Always be opening

Glengarry Glen Ross, Avenue Q and 15 other productions coming to local stages

The puppets of Avenue Q.

The puppets of Avenue Q.

Fun fact: The iconic “Always Be Closing” speech by Alec Baldwin in the film Glengarry Glen Ross does not appear in David Mamet’s original stage version. The character of Blake didn’t even exist until Mamet wrote it specifically for Baldwin and the 1992 film. Blake won’t be in the Blue Room’s adaptation this spring, but you’ll likely not miss it in a script that won a Pulitzer Prize for drama.

Glengarry Glen Ross comes at the end of a packed schedule of locally produced theater this winter and spring, featuring everything from modern/contemporary heavy-hitters and community-theater standbys to Broadway musicals old and new and comedies from The Bard:

The Glass Menagerie, Blue Room Theatre (Jan. 11-17). For Tennessee Williams’ breakthrough work—his 1944 memory play about the broken Wingfield family struggling to keep it together in a St. Louis tenement in the 1930s—director Amanda Detmer has assembled a group of local favorites to fill out the lean cast list: Joyce Henderson, Jeremy Votava, Alex Hilsee and Evan Allen.

A Chorus Line, Chico Theater Company (Jan. 19-Feb. 11).
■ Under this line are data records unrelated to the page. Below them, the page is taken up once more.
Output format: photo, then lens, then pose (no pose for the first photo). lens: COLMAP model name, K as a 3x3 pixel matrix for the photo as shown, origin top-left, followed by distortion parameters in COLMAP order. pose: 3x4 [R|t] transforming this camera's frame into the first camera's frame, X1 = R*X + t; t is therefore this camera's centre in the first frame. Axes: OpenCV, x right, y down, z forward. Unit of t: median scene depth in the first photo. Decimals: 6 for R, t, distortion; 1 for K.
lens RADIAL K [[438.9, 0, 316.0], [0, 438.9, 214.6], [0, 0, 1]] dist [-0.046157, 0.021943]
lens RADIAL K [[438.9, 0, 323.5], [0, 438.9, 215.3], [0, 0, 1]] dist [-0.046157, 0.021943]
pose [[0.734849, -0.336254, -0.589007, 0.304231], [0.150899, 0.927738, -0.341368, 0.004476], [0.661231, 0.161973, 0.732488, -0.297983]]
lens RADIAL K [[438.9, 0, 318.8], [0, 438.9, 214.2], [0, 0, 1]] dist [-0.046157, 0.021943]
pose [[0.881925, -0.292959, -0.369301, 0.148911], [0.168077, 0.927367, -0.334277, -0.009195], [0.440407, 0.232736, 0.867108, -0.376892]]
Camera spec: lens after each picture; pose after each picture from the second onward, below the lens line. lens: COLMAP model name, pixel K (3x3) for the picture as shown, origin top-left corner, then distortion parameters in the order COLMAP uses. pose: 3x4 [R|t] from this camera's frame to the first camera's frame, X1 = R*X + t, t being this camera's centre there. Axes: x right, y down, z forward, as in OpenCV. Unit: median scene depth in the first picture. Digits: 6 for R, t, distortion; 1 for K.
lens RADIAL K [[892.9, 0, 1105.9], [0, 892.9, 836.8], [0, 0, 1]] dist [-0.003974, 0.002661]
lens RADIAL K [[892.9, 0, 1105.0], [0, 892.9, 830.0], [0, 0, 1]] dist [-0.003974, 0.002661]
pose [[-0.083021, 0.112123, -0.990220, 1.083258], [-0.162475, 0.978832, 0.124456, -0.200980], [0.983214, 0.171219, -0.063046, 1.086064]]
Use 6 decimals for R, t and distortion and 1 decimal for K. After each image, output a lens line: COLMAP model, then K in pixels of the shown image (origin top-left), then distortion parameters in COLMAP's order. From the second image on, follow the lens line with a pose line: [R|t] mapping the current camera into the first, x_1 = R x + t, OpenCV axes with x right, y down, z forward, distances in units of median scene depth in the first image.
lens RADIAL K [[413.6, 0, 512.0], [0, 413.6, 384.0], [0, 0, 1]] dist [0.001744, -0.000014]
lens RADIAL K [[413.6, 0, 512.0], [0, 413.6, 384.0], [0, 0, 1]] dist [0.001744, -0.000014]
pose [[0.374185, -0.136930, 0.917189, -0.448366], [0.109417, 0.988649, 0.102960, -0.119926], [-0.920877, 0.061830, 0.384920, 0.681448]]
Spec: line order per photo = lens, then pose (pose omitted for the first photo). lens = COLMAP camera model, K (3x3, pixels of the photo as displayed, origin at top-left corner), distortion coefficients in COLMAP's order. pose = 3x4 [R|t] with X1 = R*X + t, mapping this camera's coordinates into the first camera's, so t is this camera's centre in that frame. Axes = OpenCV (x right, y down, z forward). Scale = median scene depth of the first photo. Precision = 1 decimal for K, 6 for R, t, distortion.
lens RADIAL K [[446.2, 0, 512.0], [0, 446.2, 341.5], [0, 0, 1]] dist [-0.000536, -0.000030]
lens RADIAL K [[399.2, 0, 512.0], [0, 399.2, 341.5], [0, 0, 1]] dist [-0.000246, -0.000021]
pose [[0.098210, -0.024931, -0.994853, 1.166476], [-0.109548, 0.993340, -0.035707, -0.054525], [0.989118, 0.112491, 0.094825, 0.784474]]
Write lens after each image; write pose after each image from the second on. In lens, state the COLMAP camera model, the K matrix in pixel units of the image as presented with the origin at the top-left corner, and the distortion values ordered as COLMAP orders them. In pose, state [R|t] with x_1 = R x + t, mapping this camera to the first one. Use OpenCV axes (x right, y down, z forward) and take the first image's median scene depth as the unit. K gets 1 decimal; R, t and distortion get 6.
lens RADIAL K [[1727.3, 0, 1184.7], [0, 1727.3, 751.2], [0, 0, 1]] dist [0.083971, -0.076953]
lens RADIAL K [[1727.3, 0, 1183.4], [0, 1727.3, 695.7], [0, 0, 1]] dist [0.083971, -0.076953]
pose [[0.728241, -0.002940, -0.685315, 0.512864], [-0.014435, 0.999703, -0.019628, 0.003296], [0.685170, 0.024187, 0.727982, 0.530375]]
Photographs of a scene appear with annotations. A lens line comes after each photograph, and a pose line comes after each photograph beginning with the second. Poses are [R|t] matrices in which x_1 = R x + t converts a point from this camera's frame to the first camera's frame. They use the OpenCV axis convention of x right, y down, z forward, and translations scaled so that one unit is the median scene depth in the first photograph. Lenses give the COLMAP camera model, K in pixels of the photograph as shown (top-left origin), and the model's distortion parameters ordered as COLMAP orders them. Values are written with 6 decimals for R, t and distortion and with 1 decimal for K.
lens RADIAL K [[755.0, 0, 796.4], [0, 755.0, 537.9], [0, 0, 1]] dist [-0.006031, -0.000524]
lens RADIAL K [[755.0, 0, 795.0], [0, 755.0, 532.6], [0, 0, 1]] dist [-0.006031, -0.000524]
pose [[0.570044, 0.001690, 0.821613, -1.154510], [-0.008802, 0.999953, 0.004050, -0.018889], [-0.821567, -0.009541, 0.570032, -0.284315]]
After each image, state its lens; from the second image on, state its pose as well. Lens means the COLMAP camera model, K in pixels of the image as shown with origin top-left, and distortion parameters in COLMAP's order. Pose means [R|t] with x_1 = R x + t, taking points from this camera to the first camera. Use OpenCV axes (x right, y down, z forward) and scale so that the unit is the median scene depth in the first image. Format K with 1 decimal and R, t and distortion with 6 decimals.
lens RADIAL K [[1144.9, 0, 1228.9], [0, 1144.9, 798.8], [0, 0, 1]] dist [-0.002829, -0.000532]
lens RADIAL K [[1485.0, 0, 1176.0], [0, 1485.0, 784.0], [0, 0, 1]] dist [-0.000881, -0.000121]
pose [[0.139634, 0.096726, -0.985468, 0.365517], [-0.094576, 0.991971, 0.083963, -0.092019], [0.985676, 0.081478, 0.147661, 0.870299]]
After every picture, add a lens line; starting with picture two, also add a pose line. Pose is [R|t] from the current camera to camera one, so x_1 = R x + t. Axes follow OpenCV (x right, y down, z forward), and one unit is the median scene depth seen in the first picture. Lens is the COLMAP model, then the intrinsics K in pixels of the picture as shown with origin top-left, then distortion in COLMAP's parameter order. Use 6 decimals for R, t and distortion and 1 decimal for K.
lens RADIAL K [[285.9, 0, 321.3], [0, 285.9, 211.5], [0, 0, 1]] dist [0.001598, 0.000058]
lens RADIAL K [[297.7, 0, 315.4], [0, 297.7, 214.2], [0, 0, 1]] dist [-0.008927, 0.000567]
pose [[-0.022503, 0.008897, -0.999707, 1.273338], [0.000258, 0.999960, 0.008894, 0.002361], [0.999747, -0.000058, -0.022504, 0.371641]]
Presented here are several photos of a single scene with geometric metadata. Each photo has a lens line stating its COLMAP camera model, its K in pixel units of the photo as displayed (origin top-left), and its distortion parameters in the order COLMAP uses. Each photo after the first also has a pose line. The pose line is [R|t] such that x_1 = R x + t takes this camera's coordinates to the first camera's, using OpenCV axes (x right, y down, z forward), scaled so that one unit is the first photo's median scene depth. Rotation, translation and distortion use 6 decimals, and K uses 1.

Living on Love, Theatre on the Ridge (Jan. 25-Feb. 11). A recent comedy by Tony Award-winning playwright Joe DiPietro (Memphis).

The Hunchback of Notre Dame, California Regional Theatre (Jan. 26-Feb. 4), at CUSD Center for the Arts.

Bug, Blue Room (Feb. 8-24). One of Tracy Letts’ earliest stage works, a dark comedy centered on a cocktail waitress slowly losing her mind to drugs and conspiracy theories as she hides from the world in a seedy motel room.

Every Brilliant Thing, Theatre on the Ridge (March 1-11). A young boy tries to cure his mom’s depression by making a list of all the best things in the world—ice cream, Christopher Walken’s voice, etc.

9 to 5, The Musical, Chico Theater Company (March 2-25). This modern musical update of the comedy classic from the 1980s features the songs of Dolly Parton.

A Midsummer Night’s Dream, Chico State (March 8-15), Wismer Theatre. The university’s Department of Music and Theatre assembles the dukes and queens and fairies and sprites for a production of Shakespeare’s popular comedy.

The Village Bike, Blue Room Theatre (March 8-24). British playwright Penelope Skinner’s contemporary story of an ignored and bored pregnant school teacher who becomes obsessed with sex.

The Wizard of Oz, California Regional Theatre (March 30-April 8), at CUSD Center for the Arts. The much-loved musical version of the classic 1939 film.

Brighton Beach Memoirs, Theatre on the Ridge (April 5-22). Community theater fare doesn’t get more classic than a Neil Simon comedy, and this coming-of-age story about baseball-crazy teen Eugene Morris growing up in Depression-era Brooklyn is one of his best.

A Grand Night for Singing, Chico State (April 6-7), Rowland-Taylor Recital Hall. The university music-theater ensemble The Off-Broadway presents a program of updated versions of Rodgers and Hammerstein songs, featuring both classic and innovative approaches to songs from Oklahoma, Carousel, South Pacific and more.

Noises Off, Chico Theater Company (April 13-29). One of the best slapstick farces ever.

Much Ado About Nothing, Butte College (April 27-May 6). More love shenanigans from Shakespeare in this second comedy from the master to play locally this season.

Avenue Q, Chico State (May 2-6), Laxson Auditorium. If you grew up knowing how to get to Sesame Street, then you’ve likely also made your way to Avenue Q, where the grown up muppets and puppets reside in this Broadway musical and coming-of-age story for those reared on Elmo and Kermit.

Glengarry Glen Ross, Blue Room Theatre (May 3-19).

Fresh Ink, Blue Room Theatre (May 30-June 3). The theater’s annual festival of original one-acts.